Isaac Newton’s Opticks, 1704, brought $40,000, followed by a 100% sell-through rate for material relating to the acclaimed scientist. Additional highlights included Philosophiae naturalis principia mathematica, the third authorized edition and the last edition to appear in the Newton’s lifetime, sold for $9,375, as well as the unauthorized third edition which earned $6,500.
    
Additional science material included a first edition of Galileo’s 1649 dialogue on the Copernican and Ptolemaic systems, establishing the validity of heliocentricity, which brought $16,900; and a second edition Georg Agricola’s De re metallica, 1561, on the first systematic treatise on mining and metallurgy, garnered $10,000.
    
Incunabula performed well with “one of the best and most comprehensive of the western medieval lapidaries,” Albert Magnus’s De mineralibus, 1491, realizing $17,500, and a 1480-81 illuminated manuscript by Nicolaus Panormitanus de Tudeschis selling for $11,250.

▶ _Available data_:

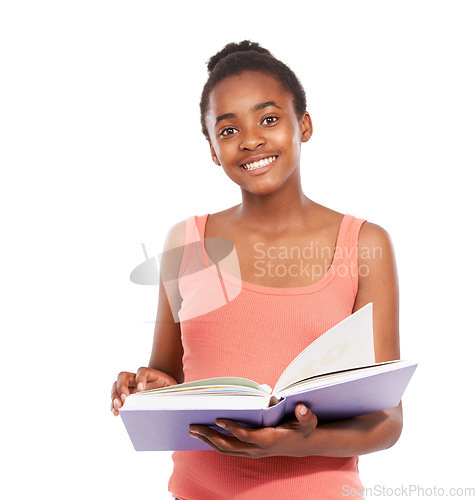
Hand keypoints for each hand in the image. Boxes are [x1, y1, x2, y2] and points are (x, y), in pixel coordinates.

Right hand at [110, 367, 176, 415]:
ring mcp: (130, 387)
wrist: (167, 394)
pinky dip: (113, 405)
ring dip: (115, 396)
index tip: (141, 389)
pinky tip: (116, 413)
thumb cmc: (171, 392)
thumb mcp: (174, 390)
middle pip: (124, 376)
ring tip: (118, 406)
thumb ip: (173, 392)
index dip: (140, 378)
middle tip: (126, 399)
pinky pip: (115, 398)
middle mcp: (137, 379)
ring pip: (116, 385)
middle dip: (122, 387)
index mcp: (151, 375)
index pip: (142, 371)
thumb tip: (177, 402)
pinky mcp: (126, 397)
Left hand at [188, 404, 317, 457]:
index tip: (218, 419)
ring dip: (208, 440)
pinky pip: (228, 450)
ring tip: (193, 430)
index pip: (245, 435)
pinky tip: (205, 436)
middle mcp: (257, 449)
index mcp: (268, 439)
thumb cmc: (303, 430)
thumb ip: (306, 416)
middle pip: (229, 445)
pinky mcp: (249, 451)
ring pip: (225, 450)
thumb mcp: (308, 422)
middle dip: (209, 436)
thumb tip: (301, 408)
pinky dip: (214, 443)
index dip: (231, 428)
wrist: (303, 445)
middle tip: (193, 426)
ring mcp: (252, 452)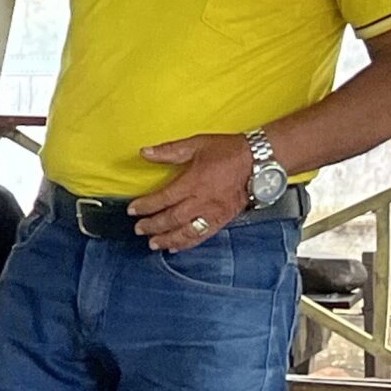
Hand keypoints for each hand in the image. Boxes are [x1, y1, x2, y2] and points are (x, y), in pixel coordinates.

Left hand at [131, 134, 256, 250]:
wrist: (258, 162)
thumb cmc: (227, 151)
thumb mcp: (197, 144)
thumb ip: (169, 151)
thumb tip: (145, 152)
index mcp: (193, 182)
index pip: (163, 198)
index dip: (146, 206)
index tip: (132, 210)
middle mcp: (202, 201)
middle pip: (172, 218)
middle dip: (153, 225)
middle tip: (138, 229)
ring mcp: (213, 213)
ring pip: (186, 232)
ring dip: (167, 239)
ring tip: (153, 244)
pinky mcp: (222, 220)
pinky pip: (202, 235)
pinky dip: (187, 243)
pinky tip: (176, 246)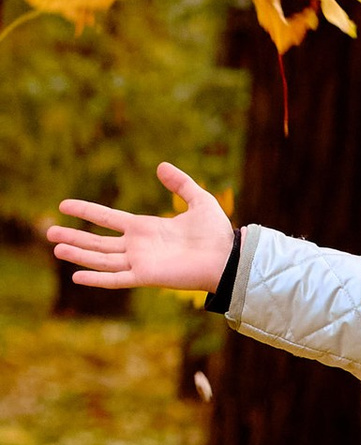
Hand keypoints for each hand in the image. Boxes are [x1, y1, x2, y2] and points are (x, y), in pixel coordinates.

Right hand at [48, 163, 232, 294]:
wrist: (228, 257)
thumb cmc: (216, 233)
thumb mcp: (199, 199)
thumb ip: (180, 183)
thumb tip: (161, 166)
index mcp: (145, 227)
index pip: (107, 218)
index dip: (86, 211)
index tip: (64, 205)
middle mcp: (137, 246)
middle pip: (97, 241)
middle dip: (73, 236)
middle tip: (48, 232)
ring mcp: (140, 262)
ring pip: (101, 259)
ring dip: (78, 254)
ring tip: (56, 247)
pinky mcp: (147, 277)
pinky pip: (116, 279)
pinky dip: (96, 279)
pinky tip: (76, 277)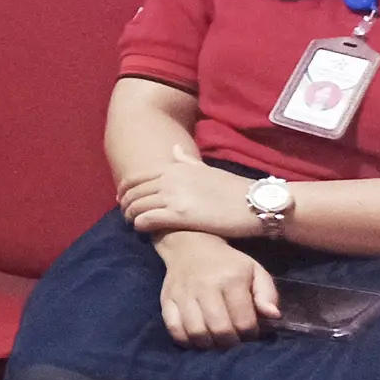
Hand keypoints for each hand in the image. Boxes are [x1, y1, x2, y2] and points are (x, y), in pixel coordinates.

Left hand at [122, 155, 257, 239]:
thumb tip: (174, 149)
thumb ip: (188, 161)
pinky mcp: (180, 215)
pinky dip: (140, 224)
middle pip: (133, 192)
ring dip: (130, 216)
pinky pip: (147, 219)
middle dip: (125, 203)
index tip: (122, 198)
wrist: (256, 203)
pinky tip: (141, 230)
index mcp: (175, 168)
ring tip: (132, 223)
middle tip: (125, 213)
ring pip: (137, 206)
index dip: (125, 188)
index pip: (137, 177)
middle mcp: (170, 179)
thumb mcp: (207, 169)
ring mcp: (173, 196)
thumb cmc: (234, 188)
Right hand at [158, 232, 278, 347]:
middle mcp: (205, 287)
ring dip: (209, 344)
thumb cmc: (228, 263)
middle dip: (231, 342)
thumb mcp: (255, 271)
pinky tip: (196, 338)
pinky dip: (186, 340)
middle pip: (220, 330)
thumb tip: (272, 316)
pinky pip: (173, 328)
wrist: (189, 245)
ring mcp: (183, 294)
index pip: (244, 321)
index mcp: (231, 279)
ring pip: (196, 332)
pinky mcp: (166, 299)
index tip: (250, 331)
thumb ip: (267, 294)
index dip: (250, 334)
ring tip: (216, 340)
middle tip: (233, 338)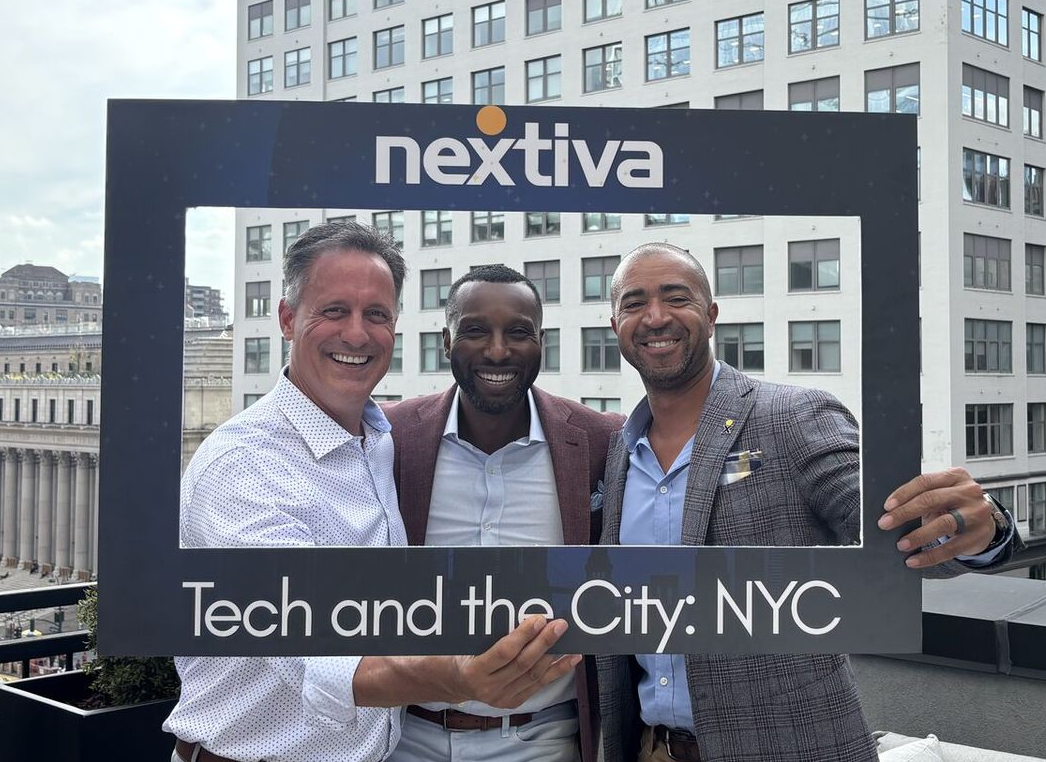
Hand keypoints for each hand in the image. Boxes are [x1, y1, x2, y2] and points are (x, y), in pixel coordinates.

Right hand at [448, 615, 580, 707]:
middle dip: (544, 642)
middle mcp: (489, 688)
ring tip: (568, 641)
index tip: (537, 620)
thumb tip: (523, 617)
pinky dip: (556, 671)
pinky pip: (539, 685)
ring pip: (534, 676)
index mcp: (475, 670)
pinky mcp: (513, 702)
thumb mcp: (470, 642)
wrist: (456, 681)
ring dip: (554, 656)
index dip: (523, 635)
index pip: (504, 652)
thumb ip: (492, 633)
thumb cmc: (463, 655)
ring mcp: (502, 698)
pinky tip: (569, 660)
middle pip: (523, 664)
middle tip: (558, 625)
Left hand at [879, 467, 995, 567]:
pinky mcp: (979, 535)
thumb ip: (923, 496)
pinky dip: (930, 556)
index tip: (887, 506)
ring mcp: (976, 513)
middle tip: (885, 524)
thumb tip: (891, 512)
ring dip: (918, 536)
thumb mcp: (942, 493)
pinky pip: (951, 548)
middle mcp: (968, 492)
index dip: (903, 493)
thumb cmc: (956, 504)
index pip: (925, 482)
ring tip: (901, 544)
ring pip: (943, 524)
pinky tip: (915, 560)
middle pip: (931, 500)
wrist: (985, 521)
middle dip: (904, 513)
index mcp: (955, 476)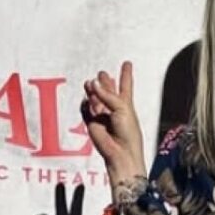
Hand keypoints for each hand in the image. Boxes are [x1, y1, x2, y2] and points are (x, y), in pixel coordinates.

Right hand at [81, 61, 145, 183]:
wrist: (120, 152)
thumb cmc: (128, 132)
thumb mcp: (123, 108)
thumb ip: (107, 95)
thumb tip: (92, 83)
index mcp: (127, 105)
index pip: (126, 86)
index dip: (126, 74)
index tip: (127, 63)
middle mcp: (115, 109)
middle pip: (109, 91)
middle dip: (105, 82)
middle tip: (102, 73)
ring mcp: (103, 116)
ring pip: (95, 99)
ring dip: (93, 91)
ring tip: (89, 83)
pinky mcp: (92, 123)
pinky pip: (86, 110)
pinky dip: (85, 104)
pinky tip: (87, 99)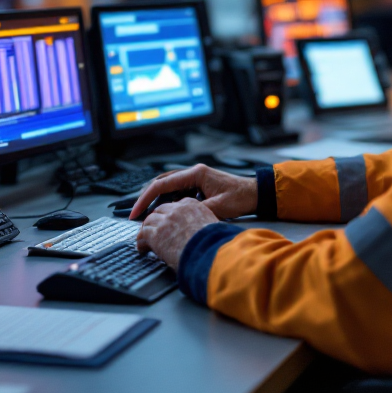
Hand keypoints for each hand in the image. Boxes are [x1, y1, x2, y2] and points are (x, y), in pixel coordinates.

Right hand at [129, 164, 256, 220]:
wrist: (255, 193)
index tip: (136, 212)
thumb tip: (177, 219)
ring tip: (146, 215)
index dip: (146, 198)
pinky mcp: (198, 185)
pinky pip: (176, 191)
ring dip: (156, 200)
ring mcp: (195, 178)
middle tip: (135, 214)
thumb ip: (197, 211)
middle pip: (161, 182)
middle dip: (146, 198)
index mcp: (195, 174)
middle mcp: (193, 173)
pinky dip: (167, 201)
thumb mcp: (218, 208)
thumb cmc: (240, 197)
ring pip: (167, 187)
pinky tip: (164, 213)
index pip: (163, 184)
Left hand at [136, 198, 218, 269]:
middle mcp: (177, 209)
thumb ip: (201, 224)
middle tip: (154, 230)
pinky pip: (143, 234)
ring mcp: (165, 220)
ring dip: (147, 230)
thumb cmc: (214, 245)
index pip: (175, 206)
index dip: (170, 215)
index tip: (168, 223)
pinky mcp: (156, 233)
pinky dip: (141, 241)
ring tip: (145, 240)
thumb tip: (198, 232)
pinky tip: (142, 248)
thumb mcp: (211, 227)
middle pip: (160, 210)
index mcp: (192, 205)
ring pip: (150, 220)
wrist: (210, 254)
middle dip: (156, 220)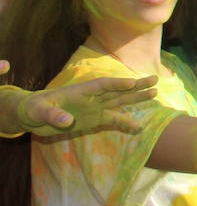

▶ _Study questions_:
1. According to the auction report, what price did Isaac Newton's Opticks bring?
2. Quote the part of the auction report that opens with the words containing "Additional science material" and closes with "metallurgy, garnered $10,000.".
3. What would come next in the auction report? Write the continuation that follows its final sentence.
The data has nothing to do with the auction report.

▶ _Answers for each item_:
1. $40,000

2.
Additional science material included a first edition of Galileo’s 1649 dialogue on the Copernican and Ptolemaic systems, establishing the validity of heliocentricity, which brought $16,900; and a second edition Georg Agricola’s De re metallica, 1561, on the first systematic treatise on mining and metallurgy, garnered $10,000.

3.
Bibles and religious texts included a Bible in Latin printed in Nuremberg in 1477 that sold for $9,375 and The Holy Byble, conteining the Olde Testament and the Newe, London, 1585, that earned $6,250. Also of note was Niccolò Circignani’s 1585 publication with 31 engraved plates of Christian martyrdom scenes by Giovanni Battista Cavalieri, after frescoes in the church of S. Stefano Rotondo in Rome, which brought $8,125; as well as the last official papal addition to the Corpus juris canonici with Pope Clemens V’s collection of decretals compiled during 1305-14, Constitutiones, Nuremberg, 1482, realizing $6,250.
    
Among the unique items was an unpublished Spanish manuscript version of Andrea Alciato’s 1531 Emblemata—the first and most frequently reprinted emblem book. The late sixteenth- or early seventeenth-century Emblemas brought $11,250. Additional manuscript material featured an eighteenth- or early nineteenth-century manuscript cookbook in English that was won by an institution for $6,500.